На голову толстого старца
Шанырак его юрты свалю.
Настанет время, и Улпан выполнит свою угрозу.
Но свадебный той прошел мирно, и весть о женитьбе Есенея на Улпан облетела степь, дошла и до Срымбе-та. И, пожалуй, лучше всех осведомлен был об этом событии Абы…
… Вот и теперь, когда Чингиз вместе со своими спутниками приближался к берегам Кусмуруна, шел обычный дорожный разговор о степных делах, о предстоящих аульных встречах.
Ждали Чингиза во многих аулах, готовил ему встречу и Есеней. Дозорные своевременно его извещали, где новый Кусмурунский султан останавливался на ночлег, а где только обедал.
Есеней относился к Чингизу противоречиво. Чингиз был врагом Кенесары, участвовал в походе русских войск против хана, помогал согнать его с окрестных степей Кусмуруна и отбросить на запад до самого Иргиза. Врагов Кенесары Есеней считал своими друзьями, а друзей мятежного хана — своими врагами. Но с Чингизом дело обстояло несколько сложнее. В поступках Чингиза, в его сражениях с Кенесары Есеней видел обычное проявление духа соперничества внутри ханского рода. Ханы, идущие друг на друга с воинственным кличем «Архар!» — враги на короткий срок. А для него, Есенея, они ненадежные союзники, непрочные друзья. Кроме того, хорунжий недолюбливал Чингиза. Но все эти чувства отступали на задний план перед тем соображением, что Чингиз ныне стал султаном округа и, кто знает, мог сослужить ему добрую службу в будущем. Обдумав и взвесив все доводы, Есеней принял решение оказать Чингизу должный почет, встретить его, как высокого гостя.
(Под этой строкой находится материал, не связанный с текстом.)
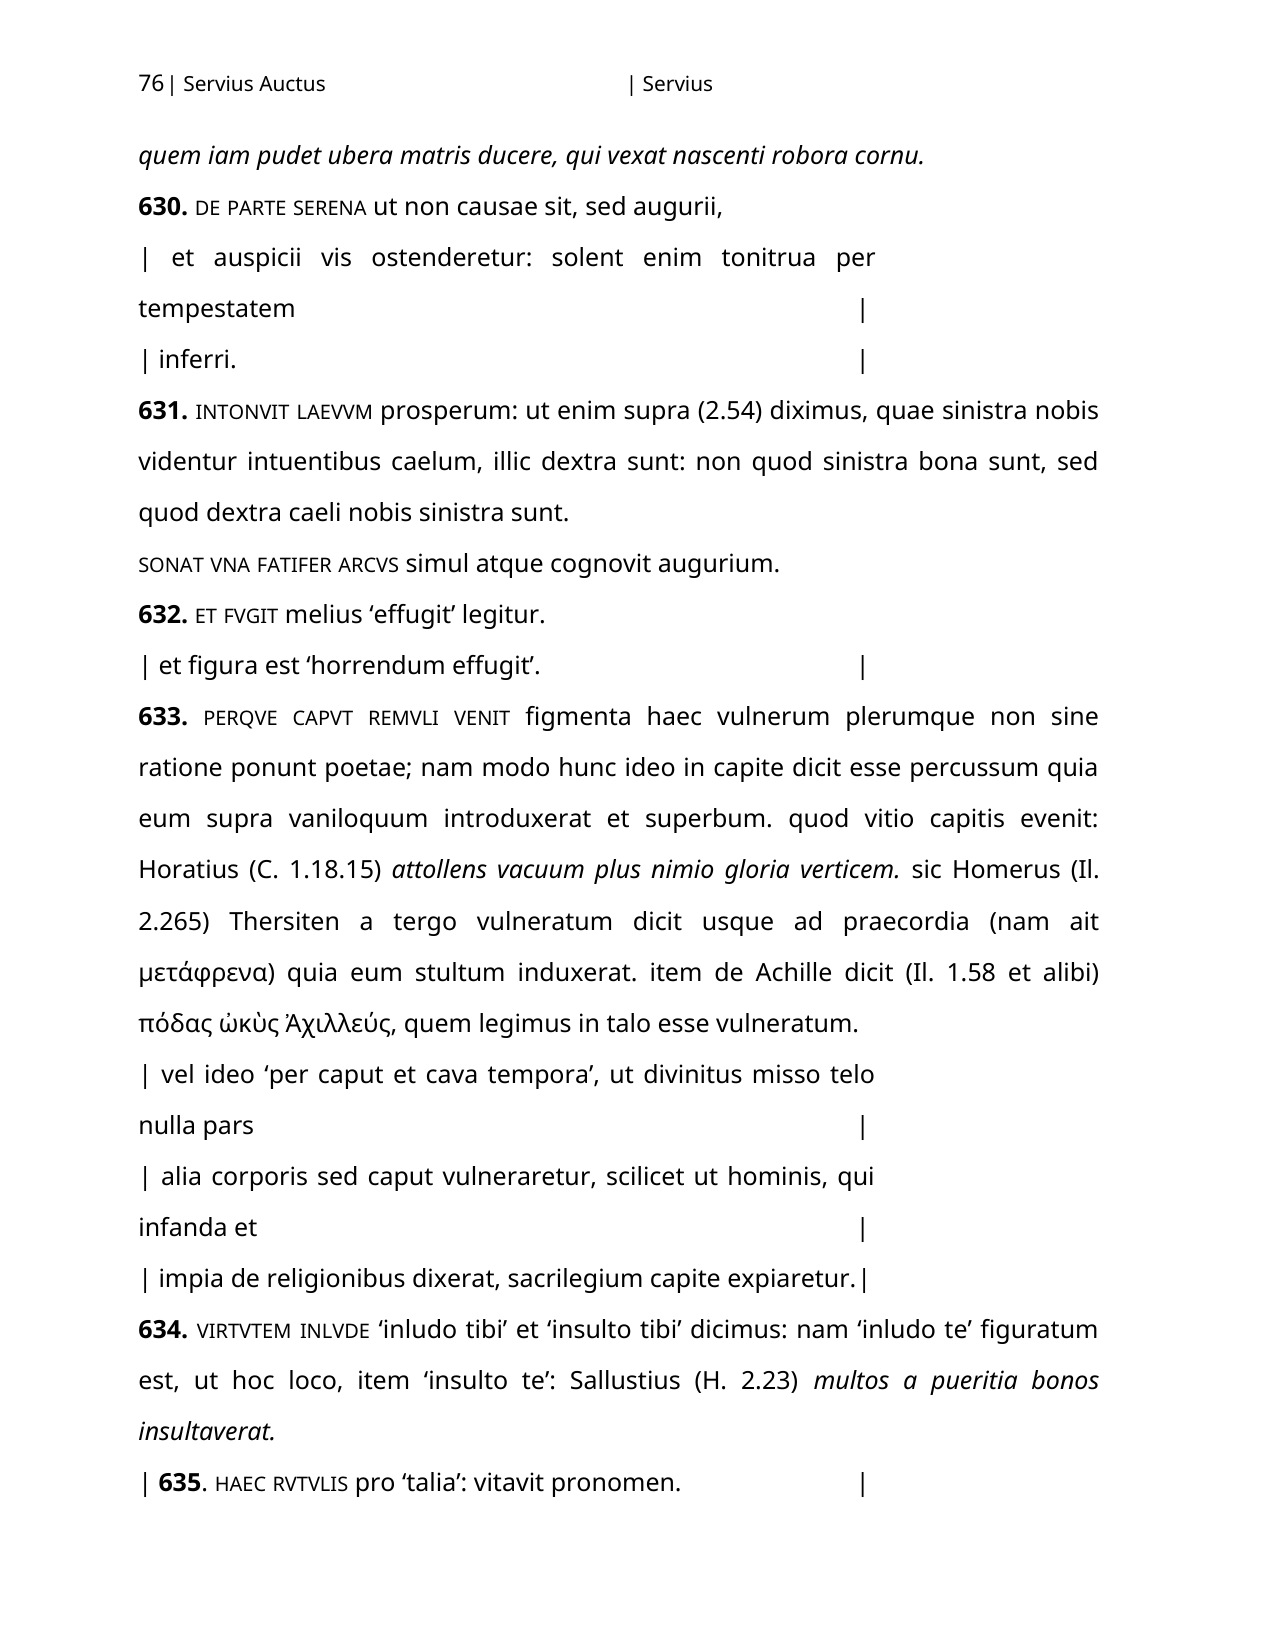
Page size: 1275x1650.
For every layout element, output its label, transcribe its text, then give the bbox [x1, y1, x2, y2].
В ауле началась суета подготовки.
Прежде всего стали подготавливать восьмикрылую белую юрту, хранившуюся разобранной в будничное время. Пышную эту юрту ставили только в дни больших праздников и для знатных приезжих. Выбрали живописное место на берегу Кундызды, окаймленном тальником и кудрявыми березками.
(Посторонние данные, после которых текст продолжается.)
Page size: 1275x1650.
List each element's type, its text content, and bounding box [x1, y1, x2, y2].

Позаботились и о внутреннем убранстве юрты. Частый посетитель ярмарок и базаров, Есеней с толком умел приобретать и одеяла, и ковры, и самую что ни на есть богатую расписную посуду.
Владея тысячными табунами, чванливый и гордый, он как-то повелел изготовить невиданных размеров сабу для кумыса из шкур шести крупных жеребцов. Такого кожаного бурдюка ни у кого не было. Бурдюк получил название тай-жузген — «и стригунок может в нем плавать». Дважды в год эта саба до краев наполнялась кумысом. Весною, когда кобылиц отбирали для дойки, в тай-жузген струились потоки пенистого напитка, известного под именем кумыс-мурындык, иначе говоря, — кумыс, бьющий в нос. Осенью, после окончания дойки, в сабу лился сырге-молдиретер. Или чистый кумыс, убереженный от жеребят. Дважды в год Есеней приглашал на той соседние аулы. Весной главным угощением была хранившаяся с зимы туша жирной лошади, провяленная в теплые дни. Осенью к кумысу, убереженному от жеребят, прирезалась откормленная к этому сроку яловая кобыла.
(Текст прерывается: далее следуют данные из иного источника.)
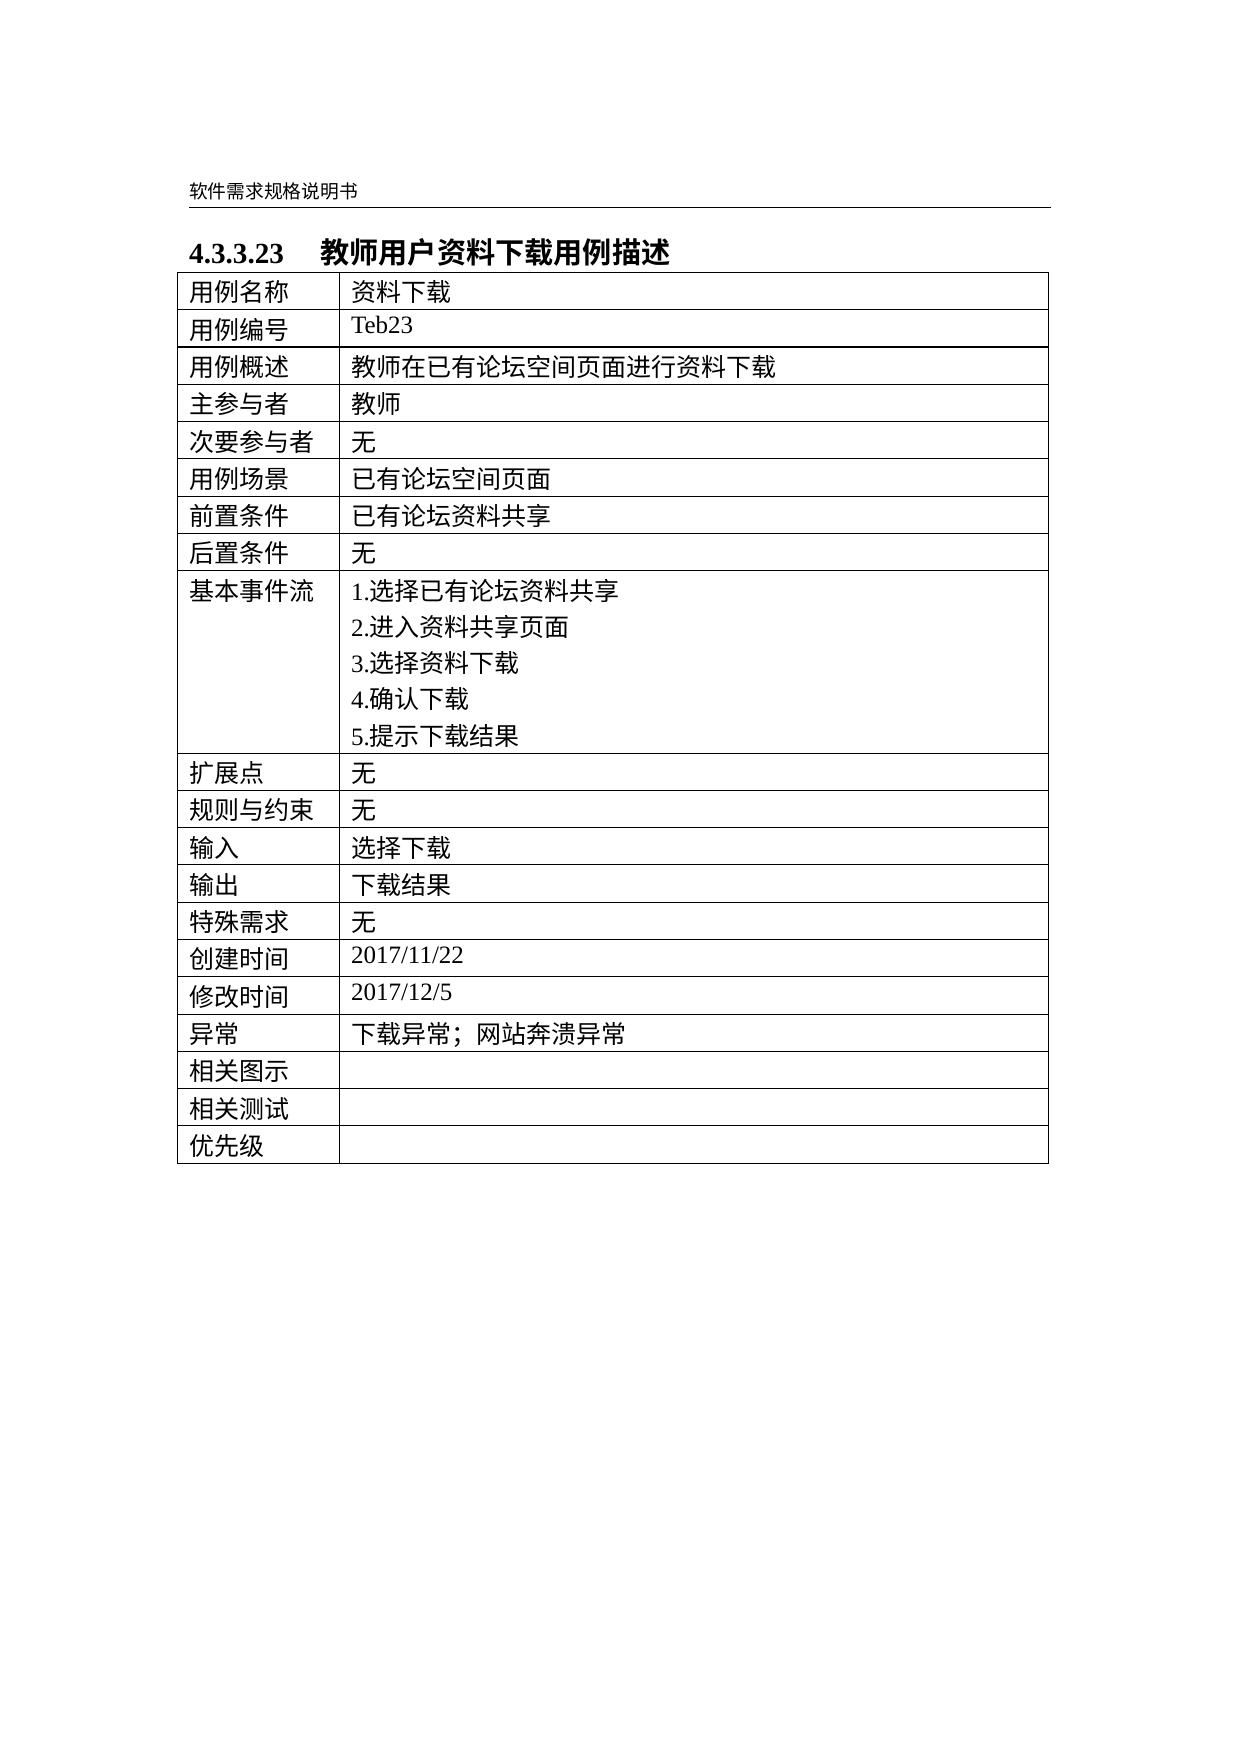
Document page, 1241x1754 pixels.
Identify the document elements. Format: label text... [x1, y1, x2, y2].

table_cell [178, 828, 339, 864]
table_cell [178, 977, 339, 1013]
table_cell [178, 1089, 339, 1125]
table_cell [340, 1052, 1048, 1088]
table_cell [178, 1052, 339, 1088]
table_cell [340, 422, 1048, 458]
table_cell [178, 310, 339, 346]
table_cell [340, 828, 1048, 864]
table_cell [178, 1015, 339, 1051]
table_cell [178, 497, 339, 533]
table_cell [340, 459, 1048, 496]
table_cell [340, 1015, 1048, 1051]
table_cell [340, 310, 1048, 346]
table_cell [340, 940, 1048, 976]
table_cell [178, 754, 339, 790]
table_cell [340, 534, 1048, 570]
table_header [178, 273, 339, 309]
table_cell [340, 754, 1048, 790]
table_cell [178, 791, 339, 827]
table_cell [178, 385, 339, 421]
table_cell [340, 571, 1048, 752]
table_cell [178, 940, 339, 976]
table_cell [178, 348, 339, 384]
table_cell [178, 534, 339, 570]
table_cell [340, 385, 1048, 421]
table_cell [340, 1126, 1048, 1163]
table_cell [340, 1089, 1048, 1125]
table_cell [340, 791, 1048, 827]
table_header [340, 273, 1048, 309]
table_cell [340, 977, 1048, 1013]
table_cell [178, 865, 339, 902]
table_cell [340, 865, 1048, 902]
subtitle 教师用户资料下载用例描述 [189, 229, 1051, 272]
Об этих пиршествах ходили легенды. Находились люди, утверждавшие, что полный до краев тай-жузген утолял жажду обитателей пятисот юрт аулов Кошебе и Сибан.
Необычайный этот бурдюк был приготовлен и для тоя в честь Чингиза.
— Пусть саба будет полной к приезду торе, — наказал Есеней.
И слуги принялись ревностно выполнять повеление хозяина. Дело это было не таким уж сложным. Стоило подоить день-два подряд кобылиц, стоящих у жеребят, привязанных к жели — веревке, натянутой на колья. Несколько труднее было взбивать кумыс в такой огромной чаше. А ведь напиток этот становится вкусным только в том случае, когда он хорошо взболтан. Одному только силачу Тоганас-балуану удавалось орудовать мешалкой, размеры которой соответствовали громадной сабе. Мешалка была тяжелой, с массивной рукоятью, к которой было прикреплено серебряное кольцо. Если Тоганас-балуана не оказывалось поблизости, на конце мешалки тугим узлом завязывался шпагат, а другой его конец прикреплялся к волосяному аркану, опоясывающему снаружи юрту. Два джигита, сменяясь по очереди, ритмично раскачивали шпагат, и мешалка приходила в движенье. Взбалтывая кумыс, она глухо ухала, и жители аула сравнивали эти звуки с тревожными криками буревестника над озером.